FV : Dès que nous initions des projets en communs, nous nous parlons, nous apprenons à travailler ensemble, nous pouvons comparer les situations, voilà une première plus-value pour les Parcs eux-mêmes. Un diagnostic partagé permet aussi de réunir plus de moyens financiers et humains, avec une connotation plus forte que si nous étions isolés. Ces atouts valent d’ailleurs pour toute la région, car nous disposons aujourd’hui d’un outil permettant d’orienter les stratégies et les actions dans le domaine de la nature avec des lignes directrices précises.

Si c’était à refaire ?

FV : Je pense que nous le referions. Nous aurions peut-être revendiqué plus de temps auprès de la Confédération, qui nous a attribué le mandat, car la pression au niveau des délais de restitution du diagnostic a été énorme. L’enjeu pour la suite est de s’imprégner des nombreux résultats obtenus. Cela demande un temps de maturation que nous n’avons hélas pas à notre disposition aujourd’hui.

 TM : Les financements sont toujours problématiques. On constate la volonté de la Confédération et des cantons de faire bouger les choses au niveau de la biodiversité. Mais le signal est bien moins marqué au niveau politique. C’est regrettable. Les communes de Tramelan et du Noirmont ont manifesté leur intérêt et sont prêt à mobiliser des moyens, mais ceux-ci resteront relativement faibles. Il y a une urgence à ce que les mesures préconisées par les conclusions de la cellule Infrastructures écologiques prennent de l’ampleur si nous voulons qu’elles contribuent à freiner l’érosion et à maintenir la biodiversité.

La biodiversité, au final, cela veut dire quoi pour vous ?

FV : C’est un environnement naturel de qualité. Nous pensons souvent, quand on voit du vert, qu’il s’agit d’un environnement naturel de qualité, mais la nature est plus exigeante, elle a besoin d’un minimum de désordre pour être présente.

 Comment intégrez-vous sa préservation dans votre vie de tous les jours ?

TM : Avec mes enfants, en passant beaucoup de temps dehors pour développer leur curiosité. Observer, sentir, goûter, écouter et finalement s’émerveiller.

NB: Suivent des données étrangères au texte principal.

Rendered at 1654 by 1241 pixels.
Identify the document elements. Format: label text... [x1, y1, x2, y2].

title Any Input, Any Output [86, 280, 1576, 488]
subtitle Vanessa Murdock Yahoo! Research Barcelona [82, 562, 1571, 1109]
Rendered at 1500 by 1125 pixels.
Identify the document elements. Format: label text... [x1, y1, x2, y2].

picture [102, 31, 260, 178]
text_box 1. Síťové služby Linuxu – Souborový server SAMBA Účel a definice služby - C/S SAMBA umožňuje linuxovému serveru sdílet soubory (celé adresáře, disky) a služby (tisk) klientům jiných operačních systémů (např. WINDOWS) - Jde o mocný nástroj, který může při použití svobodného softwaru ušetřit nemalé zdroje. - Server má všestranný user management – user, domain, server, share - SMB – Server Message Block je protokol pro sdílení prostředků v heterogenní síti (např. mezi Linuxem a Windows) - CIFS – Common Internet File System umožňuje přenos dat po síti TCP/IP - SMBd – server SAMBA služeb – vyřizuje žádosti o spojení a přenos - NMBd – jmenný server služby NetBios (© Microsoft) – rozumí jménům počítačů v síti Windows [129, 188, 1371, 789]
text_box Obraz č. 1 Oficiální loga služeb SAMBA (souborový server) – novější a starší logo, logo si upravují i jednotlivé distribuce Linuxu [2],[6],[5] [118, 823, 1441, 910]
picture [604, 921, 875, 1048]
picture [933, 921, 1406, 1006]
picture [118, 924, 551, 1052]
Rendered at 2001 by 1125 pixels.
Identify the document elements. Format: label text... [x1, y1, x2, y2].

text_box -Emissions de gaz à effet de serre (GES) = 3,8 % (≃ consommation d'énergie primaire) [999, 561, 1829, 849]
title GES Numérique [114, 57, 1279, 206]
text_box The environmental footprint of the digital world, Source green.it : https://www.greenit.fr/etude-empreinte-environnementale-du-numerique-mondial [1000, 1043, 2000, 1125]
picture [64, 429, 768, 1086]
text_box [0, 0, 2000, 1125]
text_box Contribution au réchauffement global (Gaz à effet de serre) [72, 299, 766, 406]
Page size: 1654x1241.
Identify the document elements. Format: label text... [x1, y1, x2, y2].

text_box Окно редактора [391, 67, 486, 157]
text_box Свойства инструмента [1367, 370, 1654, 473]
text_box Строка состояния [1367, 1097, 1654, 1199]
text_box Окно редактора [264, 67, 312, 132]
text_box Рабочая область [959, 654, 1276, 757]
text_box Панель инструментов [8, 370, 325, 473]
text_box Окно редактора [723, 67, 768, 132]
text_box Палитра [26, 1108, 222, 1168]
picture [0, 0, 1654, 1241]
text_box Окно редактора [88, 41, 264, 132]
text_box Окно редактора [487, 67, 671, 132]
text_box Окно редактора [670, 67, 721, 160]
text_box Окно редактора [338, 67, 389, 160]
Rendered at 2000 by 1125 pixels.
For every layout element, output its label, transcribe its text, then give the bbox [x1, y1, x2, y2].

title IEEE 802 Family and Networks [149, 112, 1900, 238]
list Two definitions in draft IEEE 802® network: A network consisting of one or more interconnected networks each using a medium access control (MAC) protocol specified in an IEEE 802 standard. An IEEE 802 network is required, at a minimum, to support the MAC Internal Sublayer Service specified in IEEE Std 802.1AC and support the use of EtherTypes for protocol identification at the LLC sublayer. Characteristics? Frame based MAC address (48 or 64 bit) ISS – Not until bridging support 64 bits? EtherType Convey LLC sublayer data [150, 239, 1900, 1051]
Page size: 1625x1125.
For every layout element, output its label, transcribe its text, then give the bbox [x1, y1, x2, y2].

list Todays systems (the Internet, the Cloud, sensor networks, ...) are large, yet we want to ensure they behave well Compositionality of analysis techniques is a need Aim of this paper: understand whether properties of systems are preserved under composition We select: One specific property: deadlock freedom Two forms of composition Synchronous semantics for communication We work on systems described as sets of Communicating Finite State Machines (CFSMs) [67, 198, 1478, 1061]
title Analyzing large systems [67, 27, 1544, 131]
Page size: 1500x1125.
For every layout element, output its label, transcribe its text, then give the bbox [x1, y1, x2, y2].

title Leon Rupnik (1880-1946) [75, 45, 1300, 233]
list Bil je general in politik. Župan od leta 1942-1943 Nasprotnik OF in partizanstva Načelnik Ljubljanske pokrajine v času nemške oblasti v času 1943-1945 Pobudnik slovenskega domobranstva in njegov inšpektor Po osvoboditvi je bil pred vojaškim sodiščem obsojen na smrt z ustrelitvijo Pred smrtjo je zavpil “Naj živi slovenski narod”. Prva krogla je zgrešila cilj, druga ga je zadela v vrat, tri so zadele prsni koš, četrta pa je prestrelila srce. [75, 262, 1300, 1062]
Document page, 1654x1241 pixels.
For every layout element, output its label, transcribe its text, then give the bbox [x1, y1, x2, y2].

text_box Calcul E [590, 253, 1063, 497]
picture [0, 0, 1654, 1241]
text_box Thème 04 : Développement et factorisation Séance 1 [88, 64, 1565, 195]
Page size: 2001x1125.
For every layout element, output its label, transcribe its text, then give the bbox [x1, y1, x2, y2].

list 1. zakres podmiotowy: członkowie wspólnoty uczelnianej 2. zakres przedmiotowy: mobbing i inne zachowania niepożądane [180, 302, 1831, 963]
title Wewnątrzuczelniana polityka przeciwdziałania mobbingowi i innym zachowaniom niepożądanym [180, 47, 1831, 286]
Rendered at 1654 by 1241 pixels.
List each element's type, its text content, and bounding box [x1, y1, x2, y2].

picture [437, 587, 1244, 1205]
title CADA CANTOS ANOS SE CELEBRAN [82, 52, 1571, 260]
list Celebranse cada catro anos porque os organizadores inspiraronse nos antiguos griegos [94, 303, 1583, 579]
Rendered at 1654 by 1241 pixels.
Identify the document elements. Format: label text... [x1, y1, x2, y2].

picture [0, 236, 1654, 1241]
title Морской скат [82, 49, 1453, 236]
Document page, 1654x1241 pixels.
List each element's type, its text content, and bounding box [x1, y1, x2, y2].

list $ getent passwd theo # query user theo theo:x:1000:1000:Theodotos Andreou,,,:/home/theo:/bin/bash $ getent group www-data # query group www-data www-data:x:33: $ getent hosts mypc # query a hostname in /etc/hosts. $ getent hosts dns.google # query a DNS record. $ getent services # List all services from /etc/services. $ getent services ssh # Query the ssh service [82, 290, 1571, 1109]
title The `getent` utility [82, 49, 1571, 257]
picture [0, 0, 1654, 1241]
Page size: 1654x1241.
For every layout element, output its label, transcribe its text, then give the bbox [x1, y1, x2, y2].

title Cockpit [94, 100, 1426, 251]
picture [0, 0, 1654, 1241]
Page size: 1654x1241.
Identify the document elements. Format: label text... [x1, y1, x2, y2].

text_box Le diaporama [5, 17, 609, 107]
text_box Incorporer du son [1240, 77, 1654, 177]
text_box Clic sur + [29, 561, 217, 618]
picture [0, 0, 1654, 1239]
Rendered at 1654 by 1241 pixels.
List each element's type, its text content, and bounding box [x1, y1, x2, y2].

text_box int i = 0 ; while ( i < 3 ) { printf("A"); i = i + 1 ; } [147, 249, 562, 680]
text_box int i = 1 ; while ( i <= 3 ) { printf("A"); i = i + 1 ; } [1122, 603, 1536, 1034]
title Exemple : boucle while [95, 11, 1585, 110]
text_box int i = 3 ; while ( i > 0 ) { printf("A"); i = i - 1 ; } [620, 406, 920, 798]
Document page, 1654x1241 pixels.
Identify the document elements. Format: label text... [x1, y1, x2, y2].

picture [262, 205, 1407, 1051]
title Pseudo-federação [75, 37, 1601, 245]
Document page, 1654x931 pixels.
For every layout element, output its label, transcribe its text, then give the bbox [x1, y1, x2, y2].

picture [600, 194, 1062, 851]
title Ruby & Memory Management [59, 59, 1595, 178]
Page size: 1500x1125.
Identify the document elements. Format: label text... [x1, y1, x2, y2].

C’est peut-être un peu fleur bleue mais le respect de la vie, de sa profondeur et de sa diversité est essentiel. C’est encore plus important aujourd’hui car nous vivons souvent retirés de la nature.

FV : C’est ce que nous faisons avec Graines de chercheurs, un autre programme commun d’éducation à l’environnement dans les écoles, qui va prolonger ce que les parents peuvent faire seuls à la maison. C’est important de rendre les enfants attentifs qu’ils sont dans un milieu fini et qu’il faut en prendre soin.